The PAN Treetop Cabins, designed by Oslo architect Espen Surnevik, float eight metres above the forest floor on braided steel frames.
Deep inside Norway’s Finnskogen, a forest region on the Swedish border, two tiny structures have been perched up among the treetops, waiting to provide a delightful getaway to nature-loving travellers. The PAN Treetop Cabins, named for the panoramic views they provide of the forest, were both built from the same plans, designed by Oslo architect Espen Surnevik.
Also a professor at the Oslo School of Architecture, Surnevik was brought in to the project by young entrepreneurs Kristian Rostad and Christine Mowinckel. The clients wished to use their enchanting property, where they also have a small farm, to create a real wilderness retreat.
In attempting to design something that would be unique to its site, respecting and relating to all the natural elements – from the smallest plants, to the rocky terrain, and up to the tallest trees – Surnevik found inspiration in a number of sources, including Finnish artist and writer Tove Jansson.
The area, whose name translates to “Forest of the Finns,” has a storied history of Finnish settlers. Jansson’s work, including her famous Moomin cartoon characters, draws heavily from the Nordic view of nature and civilization’s relationship with it. Surnevik also borrowed from the simple A-frame cottages he’d seen in North America, and from an even more unusual typography: the fire towers that keep watch over forests around the world.
To lift the 40-square-metre A-frame cabin up of the forest floor, structural engineer Finn-Erik Nilsen helped customize a braided steel frame, anchored to four concrete pillars. The design of each frame was specifically adjusted for the two unique floorplates, which stand about 100 metres apart.
There’s no need to worry about hauling your bags eight metres up a rope ladder here though. A more comfortable climb is provided with a spiral staircase that sits next to the main structure. Wrapped in a metal mesh tower and capped with a flat roof that keeps the egress protected from the elements, the stairs link to the cabin’s pinecone-patterned metal roof via a wood and metal pedway.

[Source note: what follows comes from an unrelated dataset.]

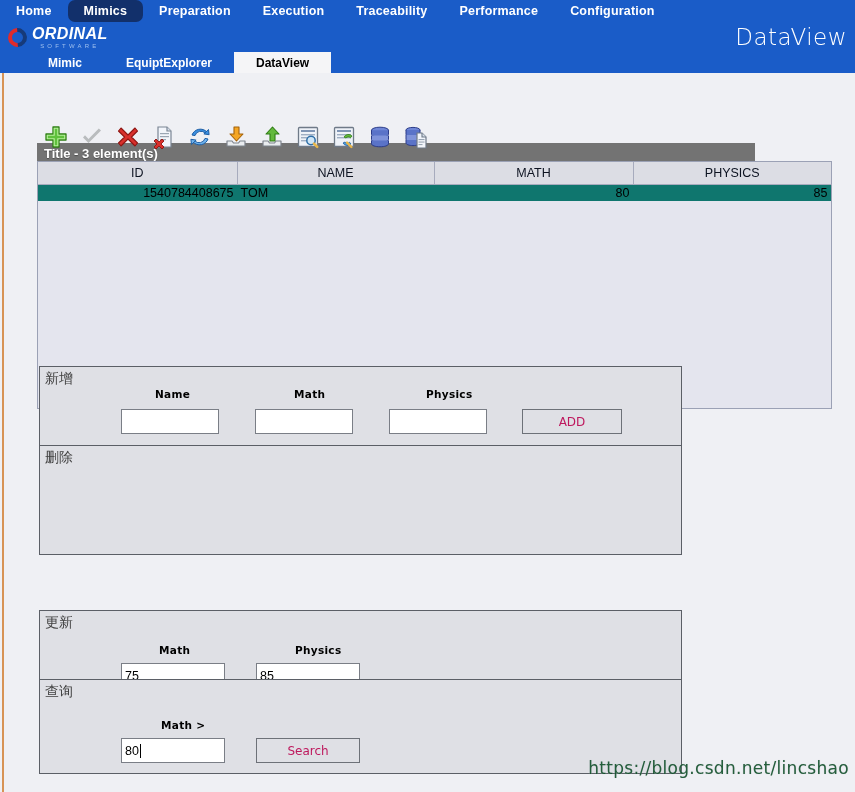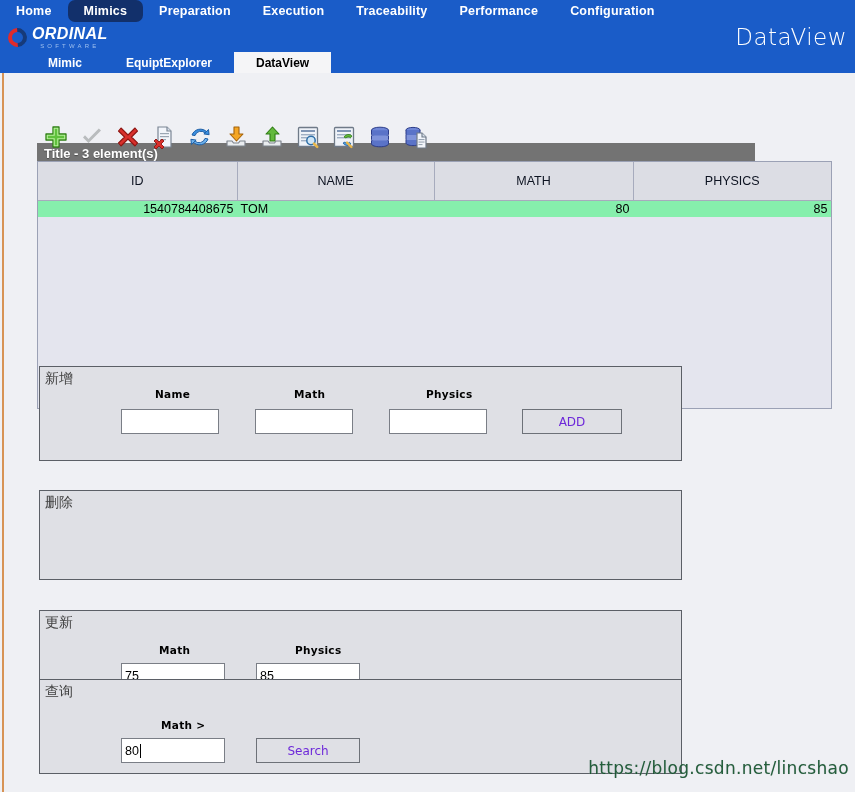"ID" table.grid th { padding: 12px -> 4px }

Inside, either gable is glass walled to provide those inspiring views. The cozy, pine-wrapped interior is simply and efficiently furnished, comfortably sleeping up to six thanks to a loft with a king-sized bed, a double sofa bed, and two drop-down upholstered benches built into the walls. The textiles are all natural wool in soft greens and greys – tones that can be glimpsed in the scenery outside.

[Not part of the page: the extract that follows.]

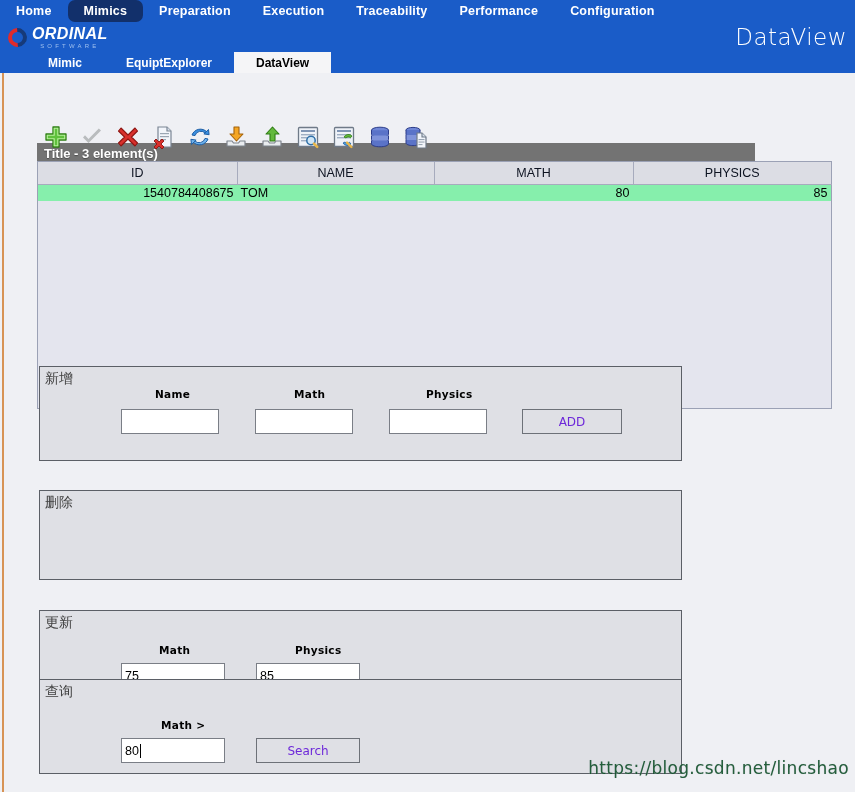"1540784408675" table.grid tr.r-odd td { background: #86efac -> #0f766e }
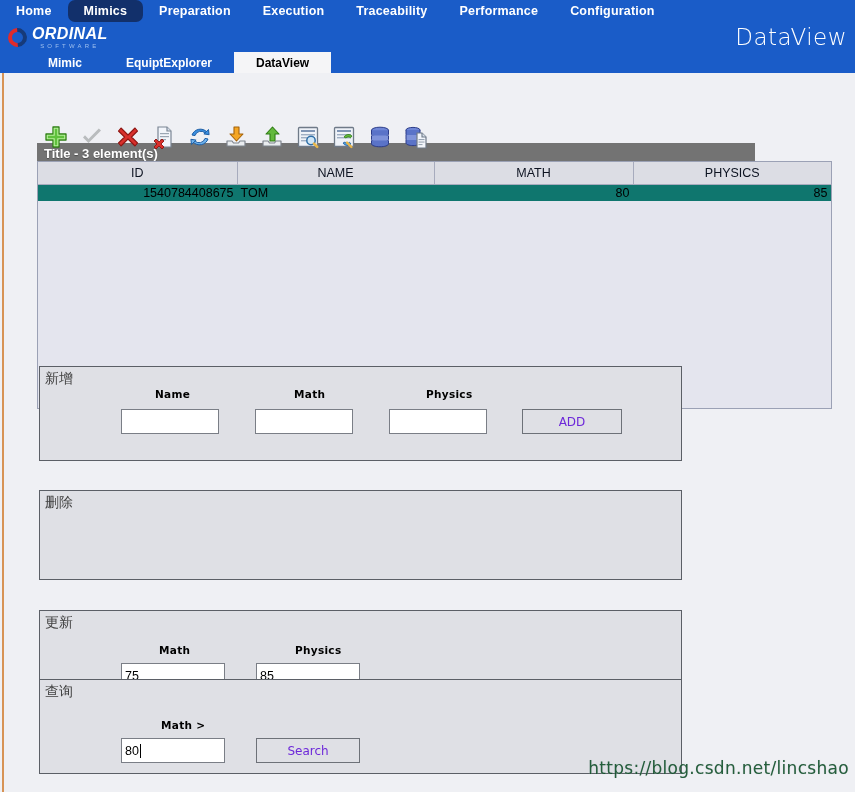"ADD" .btn { color: #6d28d9 -> #be185d }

A tiny wood fireplace, heated floors, a full kitchen and a bath with rain shower all together ensure that the treetop cabins are enjoyable year-round, for short or long stays. The one thing they don’t have? WiFi. After all, if you’re busy scrolling through Instagram, you might miss some of the woodland creatures that might happen by (the area is home to healthy populations of elk, deer, capercaillies, wolves, lynxes, and even bears), or the world’s best views of the Northern Lights.